ZNS administration was started 7 days after rAAV-A53T α-synuclein injection, and the treatment was performed until 4 weeks after viral injection. Sections were immunostained with antibody for TH. Graphs show the quantitative analysis of the number of TH-positive nigral neurons (A) and the semiquantitative analysis of the optical density of TH-positive striatal fibers (B). As compared with vehicle treatment, ZNS significantly suppressed loss of TH-positive nigral neurons (P = 0.012). Decreased densities of TH-positive nigral fibers were significantly suppressed in the ZNS group (P = 0.020). Data represent the mean ± SD. P-values were estimated by unpaired t test (*P<0.05).

Figure 6. Analysis of Ser129-phosphorylated α-synuclein-positive aggregates in the striatum.

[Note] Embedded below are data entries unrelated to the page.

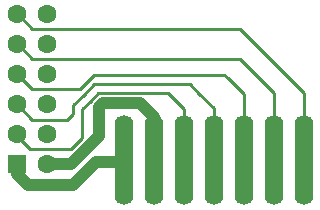
<source format=gbl>
G04 #@! TF.FileFunction,Copper,L2,Bot,Signal*
%FSLAX46Y46*%
G04 Gerber Fmt 4.6, Leading zero omitted, Abs format (unit mm)*
G04 Created by KiCad (PCBNEW 4.0.1-stable) date 15/01/2016 09:54:40*
%MOMM*%
G01*
G04 APERTURE LIST*
%ADD10C,0.100000*%
%ADD11O,1.600000X7.600000*%
%ADD12R,1.600000X1.500000*%
%ADD13C,1.600000*%
%ADD14C,1.000000*%
%ADD15C,0.400000*%
%ADD16C,0.250000*%
G04 APERTURE END LIST*
D10*
D11*
X10617500Y-13737000D03*
X13157500Y-13737000D03*
X15697500Y-13737000D03*
X18237500Y-13737000D03*
X20777500Y-13737000D03*
X23317500Y-13737000D03*
X25857500Y-13737000D03*
D12*
X1600000Y-14100000D03*
D13*
X4140000Y-14100000D03*
X1600000Y-11560000D03*
X4140000Y-11560000D03*
X1600000Y-9020000D03*
X4140000Y-9020000D03*
X1600000Y-6480000D03*
X4140000Y-6480000D03*
X1600000Y-3940000D03*
X4140000Y-3940000D03*
X1600000Y-1400000D03*
X4140000Y-1400000D03*
D14*
X10490500Y-13864000D02*
X8268000Y-13864000D01*
X1600000Y-14879500D02*
X2553000Y-15832500D01*
X2553000Y-15832500D02*
X6299500Y-15832500D01*
X6299500Y-15832500D02*
X8268000Y-13864000D01*
X1600000Y-14879500D02*
X1600000Y-14100000D01*
X10490500Y-13864000D02*
X10617500Y-13737000D01*
D15*
X10490500Y-13864000D02*
X10617500Y-13737000D01*
D14*
X8141000Y-12086000D02*
X8522000Y-11705000D01*
X4140000Y-14100000D02*
X6127000Y-14100000D01*
X6127000Y-14100000D02*
X8141000Y-12086000D01*
X8522000Y-9228500D02*
X8834998Y-8915502D01*
X8522000Y-11705000D02*
X8522000Y-9228500D01*
X13157500Y-13737000D02*
X13157500Y-10054000D01*
X13157500Y-10054000D02*
X12019002Y-8915502D01*
X12019002Y-8915502D02*
X8834998Y-8915502D01*
X8834998Y-8915502D02*
X12019002Y-8915502D01*
X12019002Y-8915502D02*
X12395500Y-9292000D01*
X12395500Y-9292000D02*
X12019002Y-8915502D01*
X12019002Y-8915502D02*
X8834998Y-8915502D01*
X8834998Y-8915502D02*
X12019002Y-8915502D01*
X13157500Y-10054000D02*
X12395500Y-9292000D01*
X12019002Y-8915502D02*
X12395500Y-9292000D01*
X8834998Y-8915502D02*
X12019002Y-8915502D01*
D16*
X12903500Y-13483000D02*
X13157500Y-13737000D01*
X7823500Y-8720500D02*
X8458500Y-8085500D01*
X14935500Y-8657000D02*
X15697500Y-9419000D01*
X15697500Y-9419000D02*
X15697500Y-13737000D01*
X14364000Y-8085500D02*
X14935500Y-8657000D01*
X8458500Y-8085500D02*
X14364000Y-8085500D01*
X1600000Y-11560000D02*
X1600000Y-11704500D01*
X1600000Y-11704500D02*
X2680000Y-12784500D01*
X7125000Y-9419000D02*
X7823500Y-8720500D01*
X7823500Y-8720500D02*
X7887000Y-8657000D01*
X7125000Y-11832000D02*
X7125000Y-9419000D01*
X6172500Y-12784500D02*
X7125000Y-11832000D01*
X2680000Y-12784500D02*
X6172500Y-12784500D01*
X1600000Y-11560000D02*
X1610000Y-11560000D01*
X7252000Y-8212500D02*
X8141000Y-7323500D01*
X17031000Y-8149000D02*
X18237500Y-9355500D01*
X18237500Y-9355500D02*
X18237500Y-13737000D01*
X16205500Y-7323500D02*
X17031000Y-8149000D01*
X8141000Y-7323500D02*
X16205500Y-7323500D01*
X5347000Y-10300000D02*
X5863000Y-10300000D01*
X6363000Y-9101500D02*
X7252000Y-8212500D01*
X7252000Y-8212500D02*
X7315500Y-8149000D01*
X6363000Y-9800000D02*
X6363000Y-9101500D01*
X5863000Y-10300000D02*
X6363000Y-9800000D01*
X1600000Y-9020000D02*
X1620000Y-9020000D01*
X1620000Y-9020000D02*
X2900000Y-10300000D01*
X2900000Y-10300000D02*
X5347000Y-10300000D01*
X5347000Y-10300000D02*
X5400000Y-10300000D01*
X20269500Y-7641000D02*
X19444000Y-6815500D01*
X20777500Y-13737000D02*
X20777500Y-8149000D01*
X20269500Y-7641000D02*
X20777500Y-8149000D01*
X19444000Y-6815500D02*
X19126500Y-6498000D01*
X19126500Y-6498000D02*
X19190000Y-6561500D01*
X19190000Y-6561500D02*
X19126500Y-6498000D01*
X19126500Y-6498000D02*
X8141000Y-6498000D01*
X6998000Y-7641000D02*
X8141000Y-6498000D01*
X6889000Y-7750000D02*
X6998000Y-7641000D01*
X6889000Y-7750000D02*
X5347000Y-7750000D01*
X1600000Y-6480000D02*
X1630000Y-6480000D01*
X1630000Y-6480000D02*
X2900000Y-7750000D01*
X2900000Y-7750000D02*
X5347000Y-7750000D01*
X5347000Y-7750000D02*
X5400000Y-7750000D01*
X5347000Y-5200000D02*
X20495500Y-5200000D01*
X23317500Y-8022000D02*
X23317500Y-13737000D01*
X20495500Y-5200000D02*
X23317500Y-8022000D01*
X1600000Y-3940000D02*
X1640000Y-3940000D01*
X1640000Y-3940000D02*
X2900000Y-5200000D01*
X2900000Y-5200000D02*
X5347000Y-5200000D01*
X5347000Y-5200000D02*
X5400000Y-5200000D01*
X5347000Y-2650000D02*
X20485500Y-2650000D01*
X25857500Y-8022000D02*
X25857500Y-13737000D01*
X20485500Y-2650000D02*
X25857500Y-8022000D01*
X1600000Y-1400000D02*
X1650000Y-1400000D01*
X1650000Y-1400000D02*
X2900000Y-2650000D01*
X2900000Y-2650000D02*
X5347000Y-2650000D01*
X5347000Y-2650000D02*
X5400000Y-2650000D01*
M02*

</source>
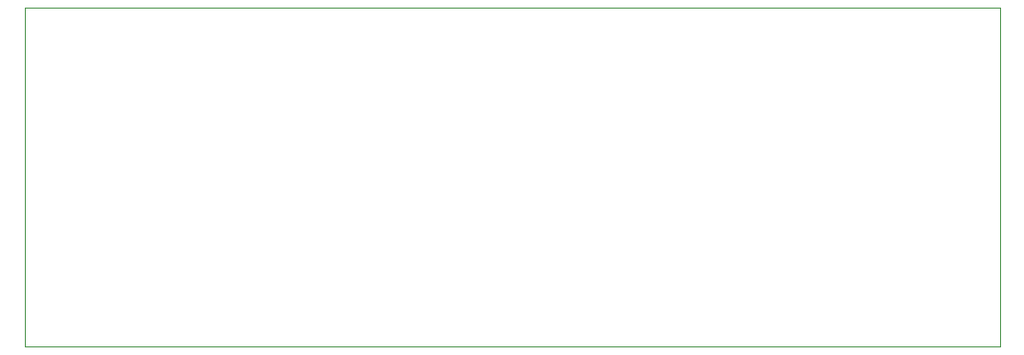
<source format=gm1>
G04 #@! TF.GenerationSoftware,KiCad,Pcbnew,8.0.2-8.0.2-0~ubuntu22.04.1*
G04 #@! TF.CreationDate,2024-06-08T14:45:23+02:00*
G04 #@! TF.ProjectId,schematic,73636865-6d61-4746-9963-2e6b69636164,rev?*
G04 #@! TF.SameCoordinates,Original*
G04 #@! TF.FileFunction,Profile,NP*
%FSLAX46Y46*%
G04 Gerber Fmt 4.6, Leading zero omitted, Abs format (unit mm)*
G04 Created by KiCad (PCBNEW 8.0.2-8.0.2-0~ubuntu22.04.1) date 2024-06-08 14:45:23*
%MOMM*%
%LPD*%
G01*
G04 APERTURE LIST*
G04 #@! TA.AperFunction,Profile*
%ADD10C,0.050000*%
G04 #@! TD*
G04 APERTURE END LIST*
D10*
X55118000Y-90424000D02*
X141478000Y-90424000D01*
X141478000Y-120424000D01*
X55118000Y-120424000D01*
X55118000Y-90424000D01*
M02*

</source>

(A–C) The sections were immunostained with antibody that specifically recognizes Ser129-phosphorylated α-synuclein. (A) Photomicrographs show representative immunostainings of the injected and uninjected sides of the substantia nigra at 2 weeks after rAAV-A53T α-synuclein injection. Left panels show images at low magnification, and right panels show enlarged images of the injected side of the substantia nigra. Scale bars indicate 1 mm and 200 µm in left and right panels, respectively. (B) High magnification photomicrographs show representative immunostainings of the injected sides of the striatum at 4 weeks after viral injection. Right photograph shows the enlarged image of the indicated area of left photograph. Scale bars, 50 µm (left panel) and 20 µm (right panel). (C) Photomicrographs show representative immunostainings of the injected sides of the striatum at 4 weeks (left panels) and 8 weeks (right panels) after viral injection in rats, which were treated with vehicle (upper panels) or ZNS (lower panels). Arrowheads indicate Ser129-phosphorylated α-synuclein-positive aggregates larger than 10 µm in diameter. Scale bars, 50 µm. (D) Graph shows quantitative analysis of all striatal Ser129-phosphorylated α-synuclein-positive aggregates, including small dot-like and large round structures, despite their size. Two-way ANOVA (group × time) demonstrated neither main effect of group [F(1,30) = 0.642, P = 0.429] nor significant group × time interaction [F(2,30) = 0.451, P = 0.641]. (E) Graph shows quantitative analysis of striatal Ser129-phosphorylated α-synuclein-positive aggregates larger than 10 µm in diameter. Two-way ANOVA (group × time) demonstrated neither main effect of group [F(1,20) = 1.195, P = 0.287] nor significant group × time interaction [F(1,20) = 3.202, P = 0.089]. The open bars illustrate the vehicle group and the black bars illustrate the ZNS group. Data represent the mean ± SD.